**EXTRACT TO READ**
Daniel Larison Delivers, Almost.

Daniel Larison is not going to publish my comments to his articles--and that is OK--I understand an emotional struggle of the person and American patriot when faced with the fact that US foreign, so called, "policy" does not exist as a coherent and competent set of objectives. Or that the US foreign policy establishment is mostly a bunch of badly educated (not to be mistaken with "degrees") hacks--nobody is going to like that, especially coming from some Russian dude. Yet, today, on the 9th anniversary of Russo-Georgian War of 08-08-08, he definitely almost nailed it in appropriate tone and substance. 

Will Ruger noticed that Pence repeated the pledge to bring Georgia into NATO during his visit there last week:
Pence stated, “President Trump and the United States stand firmly behind the 2008 NATO Bucharest statement which made it clear that Georgia will, someday, become a member.”
Since this week marks the ninth anniversary of the August 2008 war, it is worth remembering that the commitment made at the Bucharest summit earlier that year significantly added to the tensions between Russia and Georgia. If it had been up to George W. Bush, Georgia and Ukraine would have both received Membership Action Plans, but even the promise of future membership was dangerously provocative. Promising that Georgia would one day become a member of the alliance alarmed Moscow and gave false encouragement to the Georgian government.
Combined with other expressions of U.S. support for Georgia during the Bush years, this commitment by the alliance led then-President Saakashvili to believe that the U.S. and other Western powers would come to Georgia’s aid in the event of a conflict. He recklessly escalated the low-level conflict in South Ossetia and triggered a war with Russia by shelling Tskhinvali, where Russian troops were stationed in a supposed “peacekeeping” role. That attack provided Russia with the pretext to invade. The rhetorical support for Georgia proved to be meaningless, and the war drove home how big of a liability Georgia would be as an ally.

**GIVEN TASK 1**
Switch "hacks" to "amateurs" and give the post about Daniel Larison again, beginning at the words "Daniel Larison is" and stopping after the words "tone and substance.".

**RECORDS FOR THE TASK**
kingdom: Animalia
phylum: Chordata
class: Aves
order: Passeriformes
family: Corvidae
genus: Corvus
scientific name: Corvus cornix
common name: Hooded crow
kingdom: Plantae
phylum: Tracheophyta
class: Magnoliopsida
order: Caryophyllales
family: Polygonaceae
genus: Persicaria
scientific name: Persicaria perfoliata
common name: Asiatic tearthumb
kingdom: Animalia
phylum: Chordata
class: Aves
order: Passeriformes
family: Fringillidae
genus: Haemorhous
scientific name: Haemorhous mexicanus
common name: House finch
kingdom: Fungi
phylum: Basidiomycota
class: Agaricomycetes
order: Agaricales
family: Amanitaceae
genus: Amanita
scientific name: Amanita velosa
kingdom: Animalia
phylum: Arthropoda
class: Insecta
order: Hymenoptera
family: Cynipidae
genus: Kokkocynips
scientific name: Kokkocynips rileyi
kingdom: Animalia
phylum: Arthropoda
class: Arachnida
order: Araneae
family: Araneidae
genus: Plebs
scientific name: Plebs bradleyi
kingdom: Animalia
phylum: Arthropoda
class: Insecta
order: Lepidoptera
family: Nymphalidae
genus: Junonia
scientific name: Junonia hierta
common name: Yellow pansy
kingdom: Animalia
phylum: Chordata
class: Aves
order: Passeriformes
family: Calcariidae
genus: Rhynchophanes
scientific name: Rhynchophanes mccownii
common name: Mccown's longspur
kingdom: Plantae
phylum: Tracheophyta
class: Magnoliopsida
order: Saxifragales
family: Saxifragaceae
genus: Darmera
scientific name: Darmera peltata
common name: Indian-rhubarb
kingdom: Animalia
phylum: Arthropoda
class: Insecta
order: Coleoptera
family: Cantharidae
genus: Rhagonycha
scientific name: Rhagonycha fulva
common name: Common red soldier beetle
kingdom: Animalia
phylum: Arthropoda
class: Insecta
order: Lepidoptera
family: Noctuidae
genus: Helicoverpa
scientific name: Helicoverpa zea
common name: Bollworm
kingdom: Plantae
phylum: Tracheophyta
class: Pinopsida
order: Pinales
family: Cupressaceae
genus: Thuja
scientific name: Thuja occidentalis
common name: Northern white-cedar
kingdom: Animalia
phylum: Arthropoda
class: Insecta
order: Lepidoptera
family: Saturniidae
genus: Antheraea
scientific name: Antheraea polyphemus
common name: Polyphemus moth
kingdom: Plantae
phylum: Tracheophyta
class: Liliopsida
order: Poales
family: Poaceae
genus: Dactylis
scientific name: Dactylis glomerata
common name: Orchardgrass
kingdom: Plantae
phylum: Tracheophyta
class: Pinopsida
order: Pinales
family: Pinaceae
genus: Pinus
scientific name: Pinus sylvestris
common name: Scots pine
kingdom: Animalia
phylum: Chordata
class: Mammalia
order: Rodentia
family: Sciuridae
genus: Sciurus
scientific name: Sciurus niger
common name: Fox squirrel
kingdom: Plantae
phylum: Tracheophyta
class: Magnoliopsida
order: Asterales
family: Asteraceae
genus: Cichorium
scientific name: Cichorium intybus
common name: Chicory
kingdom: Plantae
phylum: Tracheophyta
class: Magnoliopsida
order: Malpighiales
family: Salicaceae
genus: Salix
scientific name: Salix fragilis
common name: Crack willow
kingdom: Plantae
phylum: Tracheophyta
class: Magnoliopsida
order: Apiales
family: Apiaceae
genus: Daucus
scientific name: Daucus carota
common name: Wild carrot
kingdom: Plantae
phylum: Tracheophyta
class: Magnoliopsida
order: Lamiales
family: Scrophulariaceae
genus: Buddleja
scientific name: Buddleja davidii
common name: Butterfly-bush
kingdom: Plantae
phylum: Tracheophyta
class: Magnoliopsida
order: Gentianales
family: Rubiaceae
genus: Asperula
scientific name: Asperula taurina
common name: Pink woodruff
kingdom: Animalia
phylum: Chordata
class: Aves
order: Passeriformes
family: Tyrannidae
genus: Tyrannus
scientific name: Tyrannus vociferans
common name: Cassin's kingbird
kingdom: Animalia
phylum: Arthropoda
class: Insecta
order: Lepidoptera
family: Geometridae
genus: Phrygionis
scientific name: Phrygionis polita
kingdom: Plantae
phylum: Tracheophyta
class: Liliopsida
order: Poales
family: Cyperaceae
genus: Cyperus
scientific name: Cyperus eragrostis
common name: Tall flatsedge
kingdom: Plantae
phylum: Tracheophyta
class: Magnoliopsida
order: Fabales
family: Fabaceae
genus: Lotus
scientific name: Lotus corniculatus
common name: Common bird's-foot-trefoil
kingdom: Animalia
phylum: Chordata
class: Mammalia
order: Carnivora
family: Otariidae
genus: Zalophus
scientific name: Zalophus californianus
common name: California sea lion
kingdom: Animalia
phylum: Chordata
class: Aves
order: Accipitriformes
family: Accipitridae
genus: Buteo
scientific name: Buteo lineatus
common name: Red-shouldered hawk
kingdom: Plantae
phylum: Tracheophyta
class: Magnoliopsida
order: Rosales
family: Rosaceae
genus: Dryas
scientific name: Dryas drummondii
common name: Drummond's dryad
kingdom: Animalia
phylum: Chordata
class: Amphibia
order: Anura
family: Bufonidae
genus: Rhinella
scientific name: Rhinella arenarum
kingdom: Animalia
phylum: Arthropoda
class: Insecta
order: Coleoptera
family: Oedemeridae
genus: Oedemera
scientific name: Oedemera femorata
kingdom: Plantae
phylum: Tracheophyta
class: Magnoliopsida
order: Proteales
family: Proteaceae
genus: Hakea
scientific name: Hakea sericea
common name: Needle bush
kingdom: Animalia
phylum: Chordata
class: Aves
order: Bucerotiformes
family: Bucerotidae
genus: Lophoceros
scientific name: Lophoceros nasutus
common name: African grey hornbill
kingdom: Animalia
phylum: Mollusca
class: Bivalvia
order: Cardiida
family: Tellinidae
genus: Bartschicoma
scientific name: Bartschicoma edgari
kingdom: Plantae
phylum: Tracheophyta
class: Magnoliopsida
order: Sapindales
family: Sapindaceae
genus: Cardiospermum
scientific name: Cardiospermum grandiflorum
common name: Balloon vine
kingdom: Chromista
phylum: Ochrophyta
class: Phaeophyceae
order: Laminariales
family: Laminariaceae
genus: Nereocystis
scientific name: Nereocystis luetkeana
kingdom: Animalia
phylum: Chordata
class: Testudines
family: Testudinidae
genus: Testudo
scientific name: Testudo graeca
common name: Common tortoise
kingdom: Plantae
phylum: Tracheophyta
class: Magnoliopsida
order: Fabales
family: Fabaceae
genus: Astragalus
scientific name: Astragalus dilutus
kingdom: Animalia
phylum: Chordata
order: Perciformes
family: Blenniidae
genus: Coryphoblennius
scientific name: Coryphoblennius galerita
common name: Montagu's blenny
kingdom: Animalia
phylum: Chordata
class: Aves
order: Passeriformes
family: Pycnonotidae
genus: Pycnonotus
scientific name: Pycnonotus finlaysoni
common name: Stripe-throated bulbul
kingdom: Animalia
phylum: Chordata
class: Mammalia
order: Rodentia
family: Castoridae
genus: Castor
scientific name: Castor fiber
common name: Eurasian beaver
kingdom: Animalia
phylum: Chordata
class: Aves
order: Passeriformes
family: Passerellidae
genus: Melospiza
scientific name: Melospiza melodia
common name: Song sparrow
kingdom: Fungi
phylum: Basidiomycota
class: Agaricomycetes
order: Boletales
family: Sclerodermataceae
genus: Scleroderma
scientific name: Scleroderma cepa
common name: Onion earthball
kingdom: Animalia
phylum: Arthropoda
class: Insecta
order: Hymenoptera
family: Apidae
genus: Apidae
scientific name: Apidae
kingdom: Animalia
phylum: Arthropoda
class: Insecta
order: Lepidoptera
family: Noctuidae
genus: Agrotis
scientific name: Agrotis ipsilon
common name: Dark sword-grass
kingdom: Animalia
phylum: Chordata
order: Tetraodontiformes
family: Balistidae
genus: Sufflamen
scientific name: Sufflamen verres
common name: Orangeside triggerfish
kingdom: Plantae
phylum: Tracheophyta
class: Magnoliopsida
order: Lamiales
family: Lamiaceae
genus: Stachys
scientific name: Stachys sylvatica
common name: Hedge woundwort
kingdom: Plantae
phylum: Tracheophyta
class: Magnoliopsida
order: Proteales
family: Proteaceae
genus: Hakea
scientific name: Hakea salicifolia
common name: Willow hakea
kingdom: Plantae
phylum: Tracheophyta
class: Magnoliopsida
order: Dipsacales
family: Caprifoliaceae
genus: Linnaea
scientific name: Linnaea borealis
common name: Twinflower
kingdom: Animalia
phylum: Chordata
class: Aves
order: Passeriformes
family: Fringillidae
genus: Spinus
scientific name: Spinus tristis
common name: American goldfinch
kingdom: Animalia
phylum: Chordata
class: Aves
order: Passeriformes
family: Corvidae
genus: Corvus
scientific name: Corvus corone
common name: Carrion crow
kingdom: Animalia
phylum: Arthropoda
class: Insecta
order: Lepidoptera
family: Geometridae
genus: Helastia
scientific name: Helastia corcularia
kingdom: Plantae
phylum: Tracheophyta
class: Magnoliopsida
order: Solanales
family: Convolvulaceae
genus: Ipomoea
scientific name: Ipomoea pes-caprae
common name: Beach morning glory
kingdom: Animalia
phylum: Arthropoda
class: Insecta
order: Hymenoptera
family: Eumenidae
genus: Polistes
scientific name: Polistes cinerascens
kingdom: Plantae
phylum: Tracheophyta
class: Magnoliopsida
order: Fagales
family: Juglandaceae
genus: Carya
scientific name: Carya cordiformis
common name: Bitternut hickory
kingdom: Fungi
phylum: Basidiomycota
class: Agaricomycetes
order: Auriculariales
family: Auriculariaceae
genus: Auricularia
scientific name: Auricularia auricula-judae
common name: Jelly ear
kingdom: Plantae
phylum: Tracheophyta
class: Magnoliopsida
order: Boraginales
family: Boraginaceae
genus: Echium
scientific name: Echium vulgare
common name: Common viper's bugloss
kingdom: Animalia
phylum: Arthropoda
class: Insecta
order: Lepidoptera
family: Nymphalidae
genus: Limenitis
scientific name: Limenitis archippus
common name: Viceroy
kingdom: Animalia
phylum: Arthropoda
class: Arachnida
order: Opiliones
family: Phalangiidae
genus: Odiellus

**GIVEN TASK 2**
Render the listing as a JSON list of strings, one string per line with blank lines left out, beginning at its first line and stopping after the line that contains "genus: Darmera".

**EXERCISE OUTPUT 1**
Daniel Larison is not going to publish my comments to his articles--and that is OK--I understand an emotional struggle of the person and American patriot when faced with the fact that US foreign, so called, "policy" does not exist as a coherent and competent set of objectives. Or that the US foreign policy establishment is mostly a bunch of badly educated (not to be mistaken with "degrees") amateurs--nobody is going to like that, especially coming from some Russian dude. Yet, today, on the 9th anniversary of Russo-Georgian War of 08-08-08, he definitely almost nailed it in appropriate tone and substance.

**EXERCISE OUTPUT 2**
[
  "kingdom: Animalia",
  "phylum: Chordata",
  "class: Aves",
  "order: Passeriformes",
  "family: Corvidae",
  "genus: Corvus",
  "scientific name: Corvus cornix",
  "common name: Hooded crow",
  "kingdom: Plantae",
  "phylum: Tracheophyta",
  "class: Magnoliopsida",
  "order: Caryophyllales",
  "family: Polygonaceae",
  "genus: Persicaria",
  "scientific name: Persicaria perfoliata",
  "common name: Asiatic tearthumb",
  "kingdom: Animalia",
  "phylum: Chordata",
  "class: Aves",
  "order: Passeriformes",
  "family: Fringillidae",
  "genus: Haemorhous",
  "scientific name: Haemorhous mexicanus",
  "common name: House finch",
  "kingdom: Fungi",
  "phylum: Basidiomycota",
  "class: Agaricomycetes",
  "order: Agaricales",
  "family: Amanitaceae",
  "genus: Amanita",
  "scientific name: Amanita velosa",
  "kingdom: Animalia",
  "phylum: Arthropoda",
  "class: Insecta",
  "order: Hymenoptera",
  "family: Cynipidae",
  "genus: Kokkocynips",
  "scientific name: Kokkocynips rileyi",
  "kingdom: Animalia",
  "phylum: Arthropoda",
  "class: Arachnida",
  "order: Araneae",
  "family: Araneidae",
  "genus: Plebs",
  "scientific name: Plebs bradleyi",
  "kingdom: Animalia",
  "phylum: Arthropoda",
  "class: Insecta",
  "order: Lepidoptera",
  "family: Nymphalidae",
  "genus: Junonia",
  "scientific name: Junonia hierta",
  "common name: Yellow pansy",
  "kingdom: Animalia",
  "phylum: Chordata",
  "class: Aves",
  "order: Passeriformes",
  "family: Calcariidae",
  "genus: Rhynchophanes",
  "scientific name: Rhynchophanes mccownii",
  "common name: Mccown's longspur",
  "kingdom: Plantae",
  "phylum: Tracheophyta",
  "class: Magnoliopsida",
  "order: Saxifragales",
  "family: Saxifragaceae",
  "genus: Darmera"
]